Required work: Reproduce the rows below word for word, starting with the first row and ending with the line that contains "exposure: compensate highlight", both included.

Provided material:
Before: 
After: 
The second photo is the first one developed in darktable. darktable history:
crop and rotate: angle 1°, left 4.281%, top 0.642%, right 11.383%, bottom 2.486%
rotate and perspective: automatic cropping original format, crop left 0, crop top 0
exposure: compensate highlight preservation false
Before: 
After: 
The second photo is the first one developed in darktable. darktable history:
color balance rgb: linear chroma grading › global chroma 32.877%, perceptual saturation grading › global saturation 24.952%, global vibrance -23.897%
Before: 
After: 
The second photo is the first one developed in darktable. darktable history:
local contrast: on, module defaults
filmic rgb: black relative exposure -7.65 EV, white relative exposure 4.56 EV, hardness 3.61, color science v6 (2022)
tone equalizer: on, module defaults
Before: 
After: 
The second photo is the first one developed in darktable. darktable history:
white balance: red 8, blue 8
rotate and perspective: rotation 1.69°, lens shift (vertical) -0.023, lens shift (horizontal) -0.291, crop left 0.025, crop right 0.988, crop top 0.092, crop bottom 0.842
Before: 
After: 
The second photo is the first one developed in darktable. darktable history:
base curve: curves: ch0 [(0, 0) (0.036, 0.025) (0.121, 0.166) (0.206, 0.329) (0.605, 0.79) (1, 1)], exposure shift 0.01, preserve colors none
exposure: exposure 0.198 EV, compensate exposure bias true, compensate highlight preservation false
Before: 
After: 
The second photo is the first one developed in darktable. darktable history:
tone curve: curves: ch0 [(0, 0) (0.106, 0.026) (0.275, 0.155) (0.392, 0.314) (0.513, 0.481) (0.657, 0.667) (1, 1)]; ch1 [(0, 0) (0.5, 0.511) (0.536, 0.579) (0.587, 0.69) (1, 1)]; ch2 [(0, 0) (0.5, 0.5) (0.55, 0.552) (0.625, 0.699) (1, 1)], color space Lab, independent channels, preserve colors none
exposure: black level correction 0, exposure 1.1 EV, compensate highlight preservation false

Correct result:
Before: 
After: 
The second photo is the first one developed in darktable. darktable history:
crop and rotate: angle 1°, left 4.281%, top 0.642%, right 11.383%, bottom 2.486%
rotate and perspective: automatic cropping original format, crop left 0, crop top 0
exposure: compensate highlight preservation false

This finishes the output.